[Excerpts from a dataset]
---*---

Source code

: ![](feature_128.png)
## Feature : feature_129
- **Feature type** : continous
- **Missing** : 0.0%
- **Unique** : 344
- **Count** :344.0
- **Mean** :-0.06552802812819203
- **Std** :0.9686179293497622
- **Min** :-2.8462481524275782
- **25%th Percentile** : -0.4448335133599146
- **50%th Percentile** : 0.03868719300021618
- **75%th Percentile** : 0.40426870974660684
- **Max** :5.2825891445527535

---*---

Task prompt ▸ Please set down each entry again, word for word.

Written response ▸
Source code

: ![](feature_128.png)
## Feature : feature_129
- **Feature type** : continous
- **Missing** : 0.0%
- **Unique** : 344
- **Count** :344.0
- **Mean** :-0.06552802812819203
- **Std** :0.9686179293497622
- **Min** :-2.8462481524275782
- **25%th Percentile** : -0.4448335133599146
- **50%th Percentile** : 0.03868719300021618
- **75%th Percentile** : 0.40426870974660684
- **Max** :5.2825891445527535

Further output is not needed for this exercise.